◆ Quoted passage
"""

= National Federation of Colored Farmers =

Cooperative foundation founded in 1922

The National Federation of Colored Farmers (NFCF) was a cooperative foundation founded in 1922 by a group of African-American entrepreneurs and attorneys. Their purpose was to advance efforts to build the capacity of America’s Black farmers, by forming local chapters of buying and selling distribution cooperatives. Membership was African American farmers in the south and Midwest. This federation existed until 1949, and was registered in Illinois.

== History of the organization ==

The NFCF wanted to ensure members could be viable and profitable farmers that owned their own land. Their members were primarily landowners, but also tenant farmers that the NFCF helped to buy land. Excluded from membership, due to costs, were often sharecroppers which were the largest portion of African American agricultural workers in the south during this time. The goals of the NFCF were to increase agricultural entrepreneurship profits in African American farmers in the United States by creating local branch cooperatives.

The NFCF assisted farmers with owning and retaining land and brokered steady market access to urban industrial cities' wholesale markets in the Great Lakes, particularly Chicago. This increased member autonomy in selling to a set market. The NFCF also assisted their members by sharing farming tips, political and social issues and other relevant matters via The Modern Farmer.

The NFCF formed local chapters of buying and selling distribution cooperatives. In 1929, the first local NFCF chapter was established in Howard, Mississippi, of about thirty tenant farmers and sharecroppers. The organization's membership expanded across the South after The Modern Farmer was created and was shared. Membership units existed in Alabama, Arkansas, Georgia, Louisiana, southeast Missouri and Tennessee. Most chapters were along the Mississippi and Ohio river valleys; in Mississippi river delta counties, Missouri, Arkansas and Tennessee.

The federation required membership at a cost of $5.00 for a year. That gave members access to a cooperative that would market produce and purchase farm supplies for resale at reduced rates. The NFCF published a newspaper called The Modern Farmer, available with an additional $1 subscription, it was only available to members of the NFCF. Membership in NFCF was primarily land owning farmers due to these costs.

The NFCF had annual conventions that over time were attended by political officials. The ninth annual convention was attended by 4 representatives appointed by governors in Colorado, Oklahoma, Illinois and Iowa.

NFCF was often written about in the Chicago Defender's Farmers' Column. They formed a credit corporation in 1932 to make loans to members.

== Founders ==

The NFCF was founded by four professional African American men that met at the Tuskegee Institute.

- James P. Davis (1876–1962), broker and attorney. President of the NFCF and editor of The Modern Farmer.
- Leon Ray Harris (1886–1960), stationary engineer on Chicago-Rock Island Railroad. Main editor of The Modern Farmer in the 1930s.
- Cornelius R. Richardson (1886–1964), attorney.

"""

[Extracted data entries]
"""

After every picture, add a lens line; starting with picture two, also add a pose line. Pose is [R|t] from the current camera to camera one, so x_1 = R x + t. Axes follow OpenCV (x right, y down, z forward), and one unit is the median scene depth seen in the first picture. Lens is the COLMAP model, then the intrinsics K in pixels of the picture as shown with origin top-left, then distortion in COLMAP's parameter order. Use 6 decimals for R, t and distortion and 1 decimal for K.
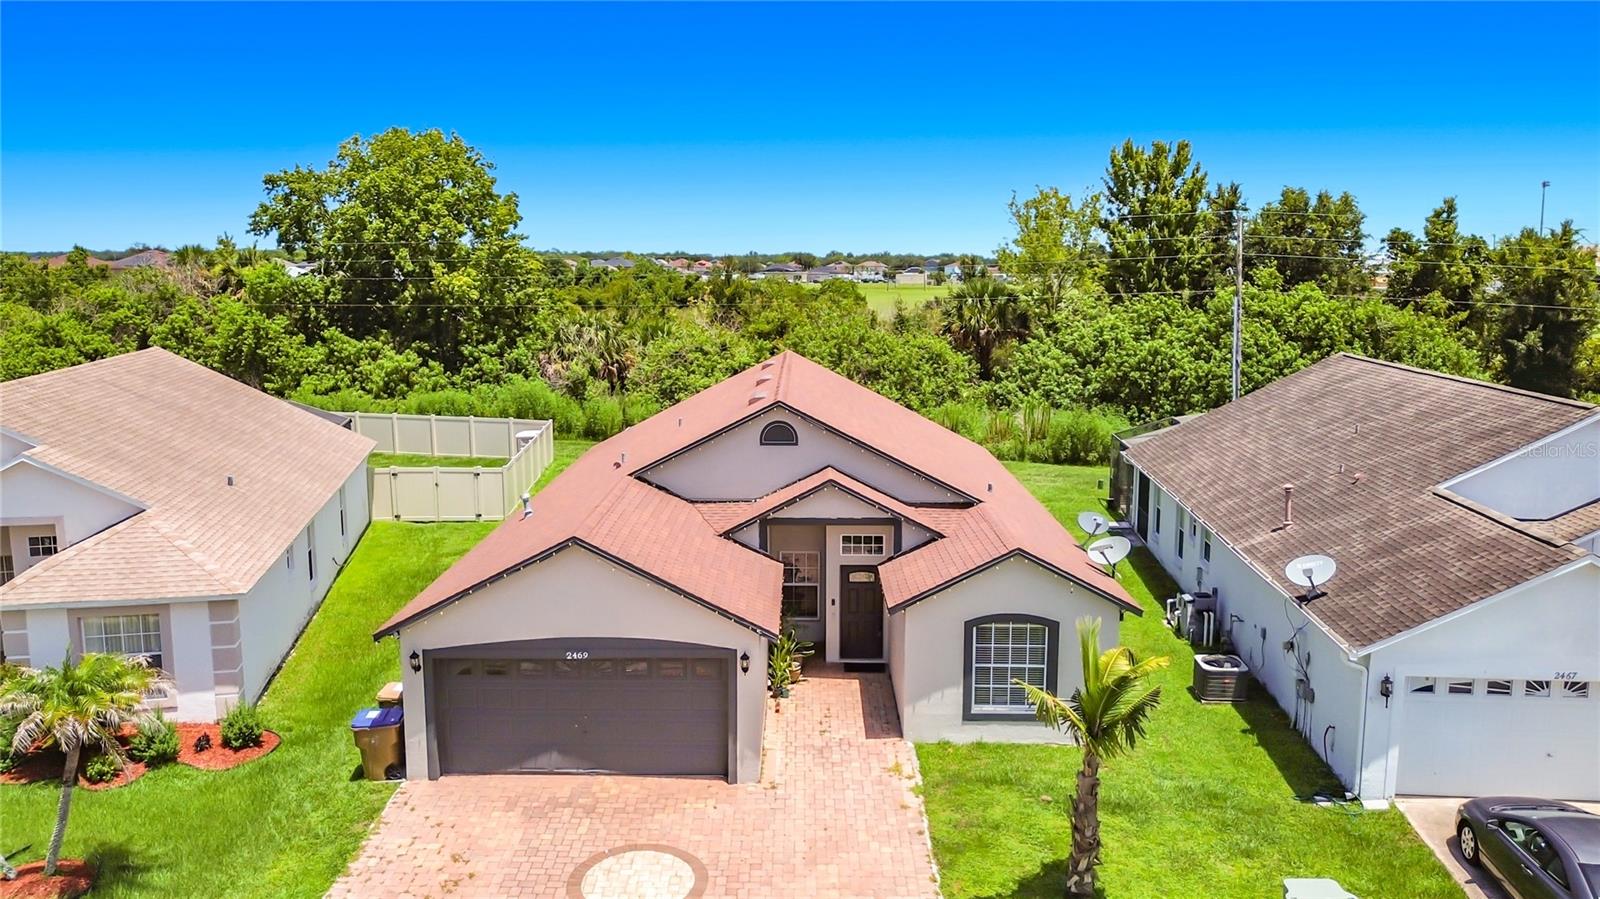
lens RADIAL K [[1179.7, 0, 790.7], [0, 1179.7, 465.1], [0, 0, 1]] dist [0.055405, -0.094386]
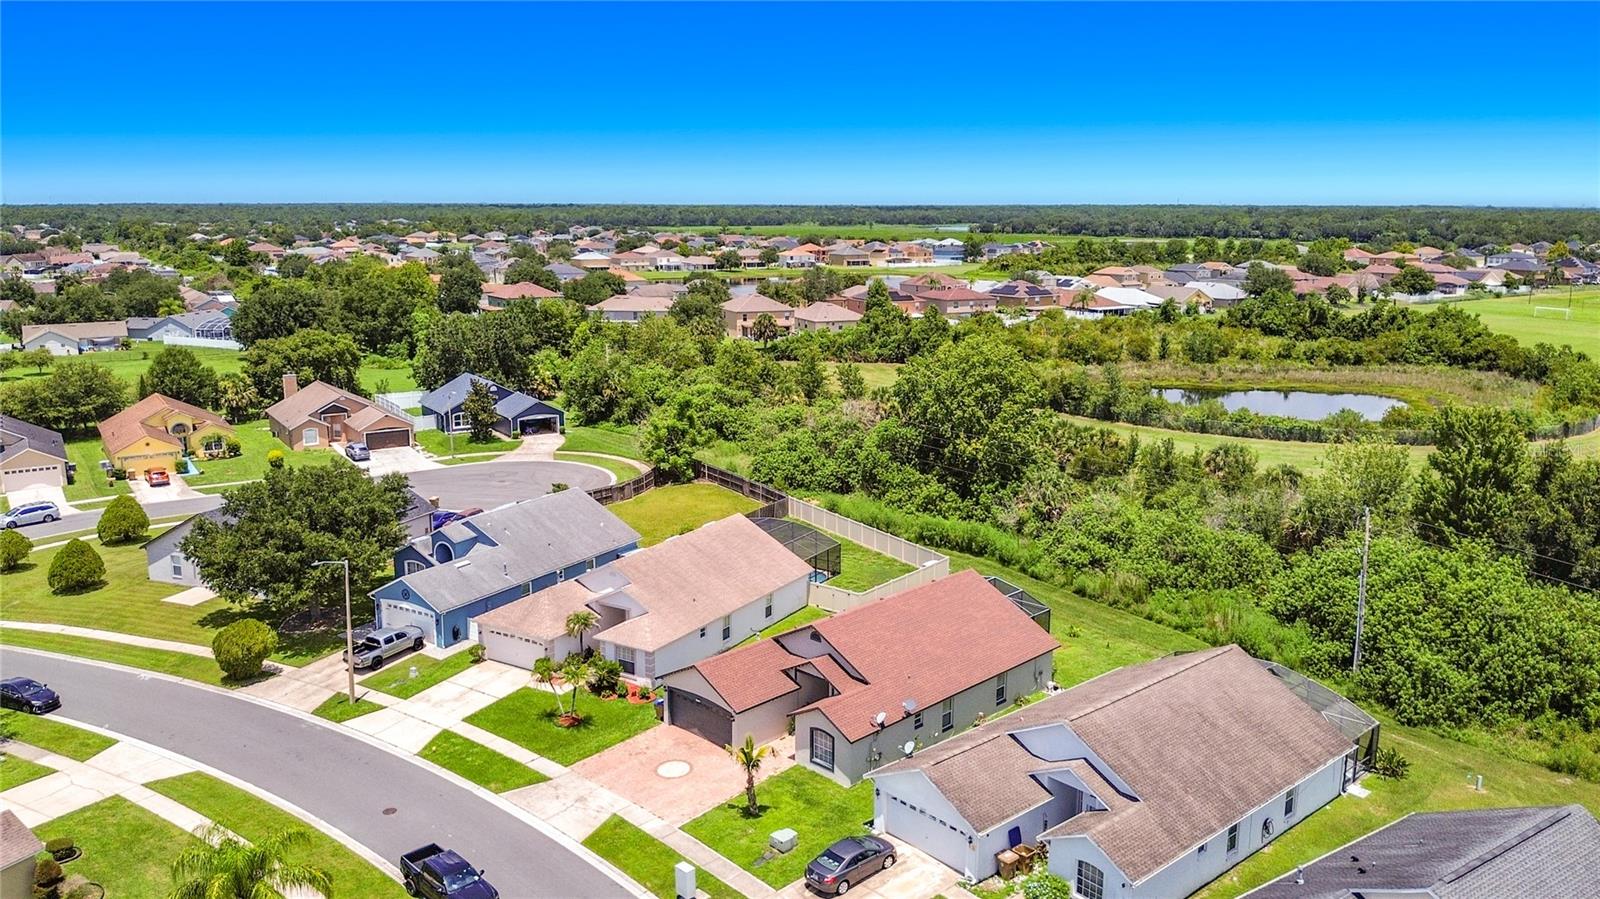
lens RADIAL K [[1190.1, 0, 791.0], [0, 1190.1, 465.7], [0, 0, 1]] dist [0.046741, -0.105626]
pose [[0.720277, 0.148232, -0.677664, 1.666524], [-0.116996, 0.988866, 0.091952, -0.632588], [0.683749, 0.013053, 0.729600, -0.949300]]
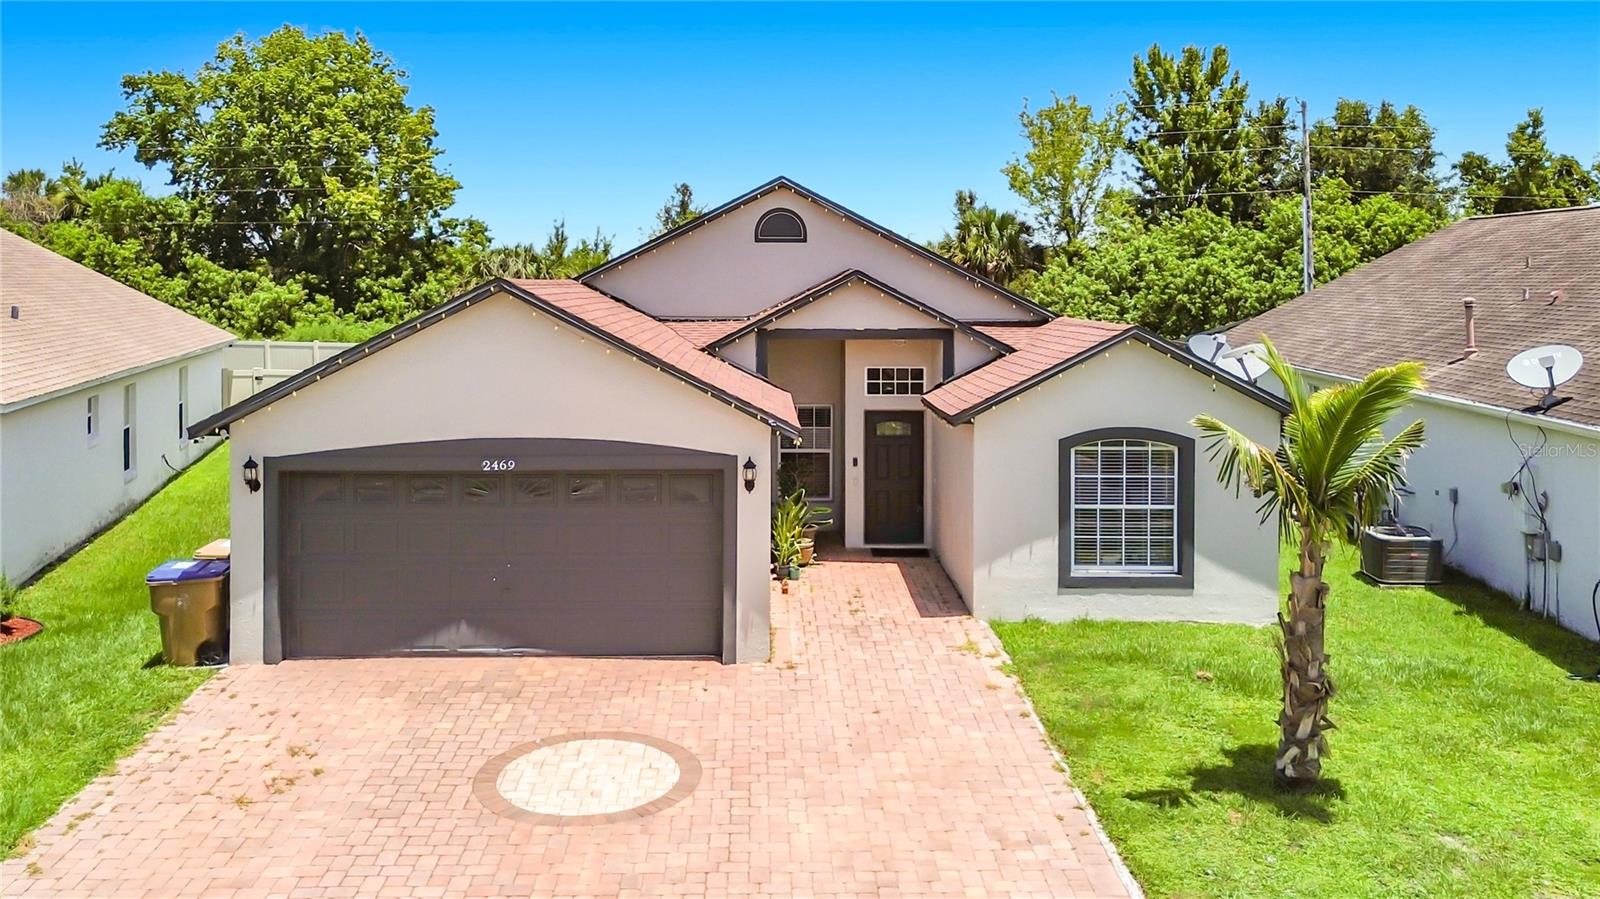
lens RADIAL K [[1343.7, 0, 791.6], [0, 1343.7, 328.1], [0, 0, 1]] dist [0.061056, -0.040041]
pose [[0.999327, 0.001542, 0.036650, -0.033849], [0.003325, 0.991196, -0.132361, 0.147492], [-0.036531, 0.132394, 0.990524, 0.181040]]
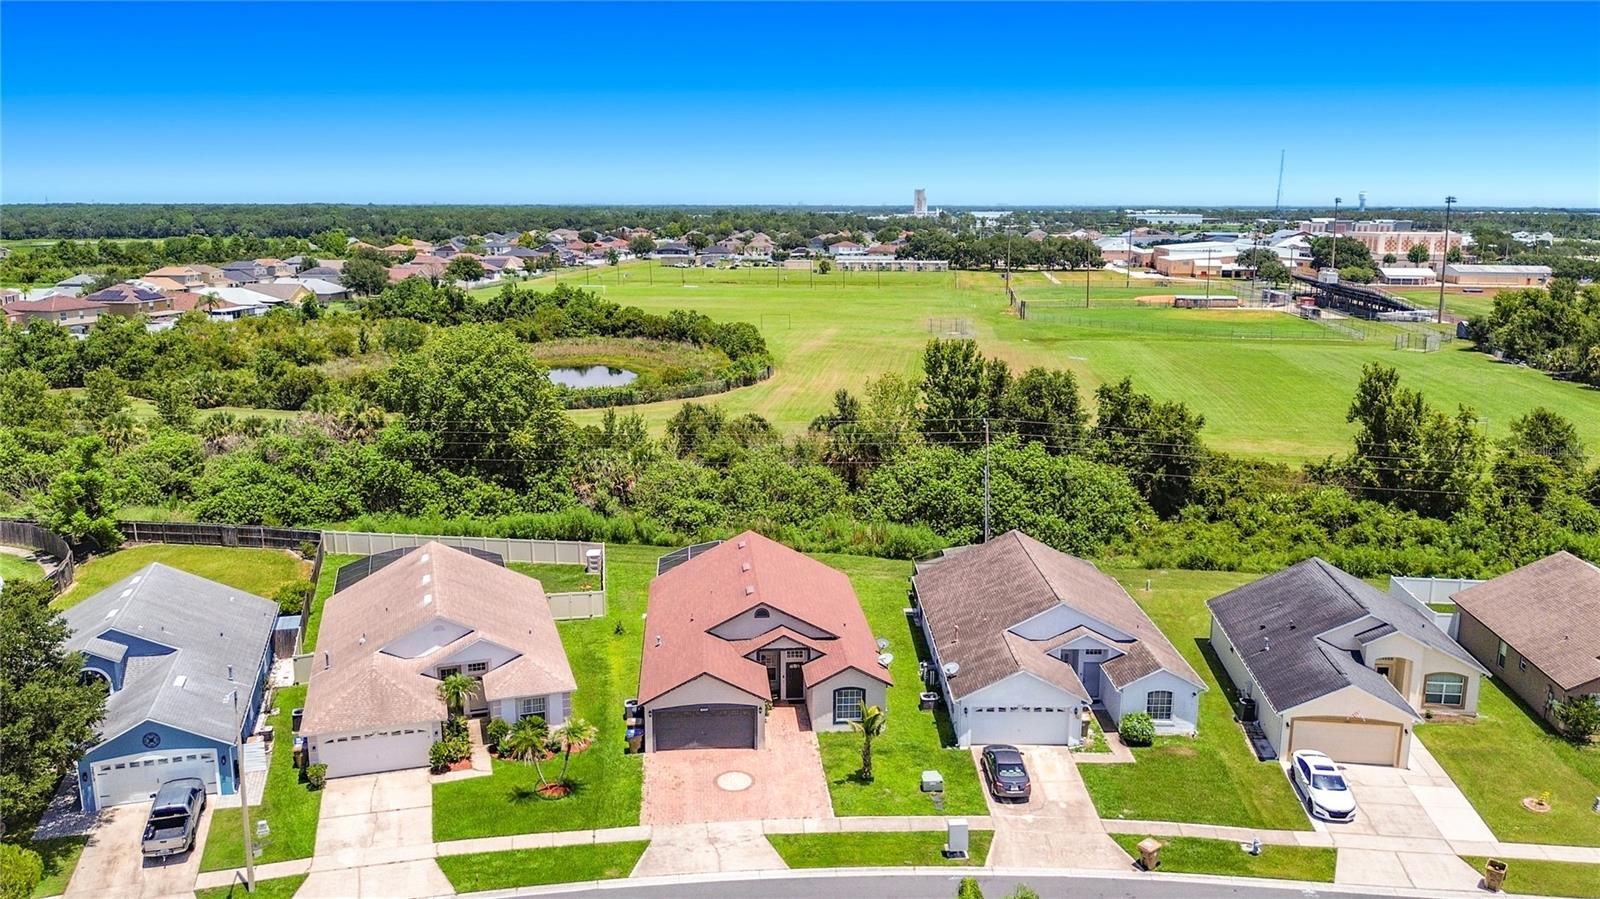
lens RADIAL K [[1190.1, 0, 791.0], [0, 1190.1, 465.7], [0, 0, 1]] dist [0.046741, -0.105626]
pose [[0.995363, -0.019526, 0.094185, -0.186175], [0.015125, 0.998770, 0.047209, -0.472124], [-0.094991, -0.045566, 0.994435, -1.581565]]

"""

◆ What to do
• a. According to the article on the National Federation of Colored Farmers, where was the first local chapter established?
• b. Extend the article on the National Federation of Colored Farmers from the point where it stops.

◆ Results for the exercise
• a. Howard, Mississippi.

• b.
- Gilchrist Stewart (1882–1926), attorney.
James P. Davis worked with government officials and extension offices to try and ensure Black farmers received government loans. He was appointed a special field agent by Cully A. Cobb, administrator for the Agricultural Adjustment Administration (AAA) Cotton Section in the lower South, and traveled the lower South relaying complaints to policy makers in Washington, D.C. about Black farmers not receiving loans or information.

== Historical context ==
The NFCF's role in the Black agricultural co-operative movement is very important because African Americans were not allowed into white owned cooperatives so had to make their own. The NFCF was one of the only organizations in existence among African Americans practicing cooperative methods.

The NFCF became a popular organization in the rural south among African American farmers after Universal Negro Improvement Association and African Communities League (UNIA) became less popular with the departure of Marcus Garvey from the U.S.

The NFCF declined as the Depression wore on and the material conditions of African Americans did not improve. The main tenets of land ownership and operating though cooperative schemes did not improve the lives of most of the Black farmers at that time and meetings stopped in 1939. The NFCF was dissolved by the Attorney General in Illinois in 1944 for failure to file an annual report, but their newsletter, The Modern Farmer, remained in publication through January 1949. Many members moved onto Agricultural unions, like the Southern Tenant Farmers Union, that focused more on working class and poor, and/or to the NAACP which focused on pushing the U.S. government for laws to enshrine equality for African Americans.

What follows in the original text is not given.